Another solution currently gaining
momentum in China is to create
a hybrid role, such as a chief
marketing technologist or a chief
digital officer. Appointing someone
who can operate between both
IT and marketing functions and
plug gaps in terms of integration
can have many positive results,
including creating a better customer
experience and shortening time to
market. Success, however, requires
defining clear reporting structures
for the role, and closely mapping
goals and KPIs to the company’s
desired outcomes and culture.
For instance, by hiring marketing
technologists, a leading retailer
in China has been able to blend IT
and Marketing to provide a better
customer experience and quicker
time to market. Operations and
roll-out have also proved smoother
following the involvement of IT in the
company’s marketing campaigns.
In other firms in China, IT and
marketing have been combined
within specific departments—such
as e-commerce—to good results.
Yet while this drives home the point
that customer experience know-how
and operational excellence can
co-exist, a potential downside is that
it can create a silo between that
department and the rest of the firm.
14. Be flexible Implement Digital Decoupling
Keeping pace with the fast-changing
nature of digital marketing is
becoming ever more critical to
the success of Chinese firms in the
digital age. Rigid organizational
structures and job descriptions can
cripple a company in an era where
agility is a vital organizational
resource. After all, each business
initiative requires a special
formulation of skills—dominant,
supporting, or otherwise—and it is
the understanding of this fluidity
as well as the speed of change in
the marketplace that would help
companies to shape successful teams.
The digitally decoupled operating
model is about consolidating digital
production activities (including
content management, brand services
and campaign management) within a
central team, while keeping creative
design services flexible.

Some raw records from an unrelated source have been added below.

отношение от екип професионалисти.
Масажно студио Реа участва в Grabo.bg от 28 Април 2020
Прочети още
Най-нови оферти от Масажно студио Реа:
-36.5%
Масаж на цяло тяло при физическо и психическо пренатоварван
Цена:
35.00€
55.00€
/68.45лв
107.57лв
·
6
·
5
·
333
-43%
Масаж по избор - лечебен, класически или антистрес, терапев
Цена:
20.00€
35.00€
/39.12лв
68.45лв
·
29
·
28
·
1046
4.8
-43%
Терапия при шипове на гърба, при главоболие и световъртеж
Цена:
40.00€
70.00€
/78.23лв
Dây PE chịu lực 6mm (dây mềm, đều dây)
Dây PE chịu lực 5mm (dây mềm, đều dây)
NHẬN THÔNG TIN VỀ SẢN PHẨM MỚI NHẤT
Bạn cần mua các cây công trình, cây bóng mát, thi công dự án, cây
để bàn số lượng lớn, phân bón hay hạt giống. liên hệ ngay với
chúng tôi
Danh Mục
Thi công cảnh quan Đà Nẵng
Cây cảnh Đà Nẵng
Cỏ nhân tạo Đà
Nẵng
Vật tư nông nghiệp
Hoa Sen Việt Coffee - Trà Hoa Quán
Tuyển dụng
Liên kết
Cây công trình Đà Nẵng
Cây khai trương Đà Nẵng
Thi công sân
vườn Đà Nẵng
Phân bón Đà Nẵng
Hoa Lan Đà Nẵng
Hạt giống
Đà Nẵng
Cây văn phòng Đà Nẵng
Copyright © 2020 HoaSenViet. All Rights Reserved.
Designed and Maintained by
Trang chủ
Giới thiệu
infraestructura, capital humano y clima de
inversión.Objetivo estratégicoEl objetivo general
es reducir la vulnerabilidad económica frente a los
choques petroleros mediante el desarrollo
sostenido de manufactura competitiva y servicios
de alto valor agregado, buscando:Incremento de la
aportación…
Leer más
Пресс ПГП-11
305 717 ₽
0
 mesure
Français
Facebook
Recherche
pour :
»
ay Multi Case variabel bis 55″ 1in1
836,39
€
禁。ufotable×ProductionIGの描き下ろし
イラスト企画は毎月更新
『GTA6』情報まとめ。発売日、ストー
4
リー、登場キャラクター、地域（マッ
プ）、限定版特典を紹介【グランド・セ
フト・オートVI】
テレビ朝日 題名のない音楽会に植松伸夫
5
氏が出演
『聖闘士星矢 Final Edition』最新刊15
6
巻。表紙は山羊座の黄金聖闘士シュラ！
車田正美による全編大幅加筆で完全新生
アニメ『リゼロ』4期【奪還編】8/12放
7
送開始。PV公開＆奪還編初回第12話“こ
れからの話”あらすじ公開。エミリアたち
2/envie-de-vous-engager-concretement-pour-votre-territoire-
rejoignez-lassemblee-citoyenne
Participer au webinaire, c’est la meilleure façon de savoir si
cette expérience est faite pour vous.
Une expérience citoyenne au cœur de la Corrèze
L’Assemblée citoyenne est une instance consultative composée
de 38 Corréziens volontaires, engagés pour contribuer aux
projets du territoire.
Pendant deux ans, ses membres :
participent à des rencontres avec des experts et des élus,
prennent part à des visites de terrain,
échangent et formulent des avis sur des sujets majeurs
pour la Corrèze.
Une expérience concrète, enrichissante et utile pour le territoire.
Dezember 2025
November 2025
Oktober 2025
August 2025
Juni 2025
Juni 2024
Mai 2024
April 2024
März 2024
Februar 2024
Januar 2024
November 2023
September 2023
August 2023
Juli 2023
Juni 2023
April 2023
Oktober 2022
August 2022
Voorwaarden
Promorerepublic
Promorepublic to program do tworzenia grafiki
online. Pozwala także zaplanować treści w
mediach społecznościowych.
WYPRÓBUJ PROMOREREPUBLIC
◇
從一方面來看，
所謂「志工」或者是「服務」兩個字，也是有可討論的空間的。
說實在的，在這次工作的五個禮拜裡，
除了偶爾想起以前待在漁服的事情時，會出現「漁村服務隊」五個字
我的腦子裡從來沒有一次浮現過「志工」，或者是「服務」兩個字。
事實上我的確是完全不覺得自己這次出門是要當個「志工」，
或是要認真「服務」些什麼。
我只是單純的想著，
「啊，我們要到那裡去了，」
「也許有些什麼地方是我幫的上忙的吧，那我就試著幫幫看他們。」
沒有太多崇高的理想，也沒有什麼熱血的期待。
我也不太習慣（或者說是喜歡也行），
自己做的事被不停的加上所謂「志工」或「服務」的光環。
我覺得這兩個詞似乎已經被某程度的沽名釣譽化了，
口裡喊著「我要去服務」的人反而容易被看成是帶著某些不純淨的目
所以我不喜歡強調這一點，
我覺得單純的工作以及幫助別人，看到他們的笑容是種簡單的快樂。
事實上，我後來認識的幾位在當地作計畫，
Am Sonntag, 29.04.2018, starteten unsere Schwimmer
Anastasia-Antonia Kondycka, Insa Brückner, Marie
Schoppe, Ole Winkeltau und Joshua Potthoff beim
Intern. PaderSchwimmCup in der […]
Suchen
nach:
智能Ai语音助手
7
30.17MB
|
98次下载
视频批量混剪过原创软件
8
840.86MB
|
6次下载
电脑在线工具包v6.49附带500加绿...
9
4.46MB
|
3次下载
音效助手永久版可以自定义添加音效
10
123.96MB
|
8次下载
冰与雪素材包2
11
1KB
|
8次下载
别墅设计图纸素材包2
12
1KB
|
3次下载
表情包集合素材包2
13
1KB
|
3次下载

This model
allows scale and efficiency while not
compromising on creative flexibility.
It has been successfully implemented
across many global brands, and
is now starting to be seen as an
important tool in a company’s arsenal
to help bridge the CMO-CIO divide.
We recently worked with a leading
global consumer goods company in
China, for example, who consolidated
all production on one platform, before
outsourcing their content management
and platform localization.
15. Fit for the future
In this new age of digital
collaboration, connecting the core
functions of marketing and IT is
becoming a vital new focus. There
can no longer be a balancing act
between the two. But executive-level
cooperation is not enough; a
restructured organization is also
needed. Companies should look at
establishing an internal framework
that can help with managing the
collaboration process, and enlisting
support from the CEO or an executive
steering committee to get this
new approach off the ground.
Equally important is the ability to
rethink rigid organizational roles and
consider configuring new, hybrid ones,
such as a chief marketing technologist.
At Accenture Interactive, we help
organizations understand their
customers’ requirements and growth
objectives. With deep knowledge
of technology platforms as well as
a consumer-centric approach to
digital, we can help you identify
the cross-capability solutions
which provide a great engagement
platform across marketing and IT
teams. Our experience in helping
clients shape their digital vision
in a way which better aligns
technology and marketing means
we are well positioned to help
organizations realign the CMO-CIO
disconnect and play to win.
After all, it is only by working
together that CMOs and CIOs can
ride the wave of opportunities
presented by digital transformation.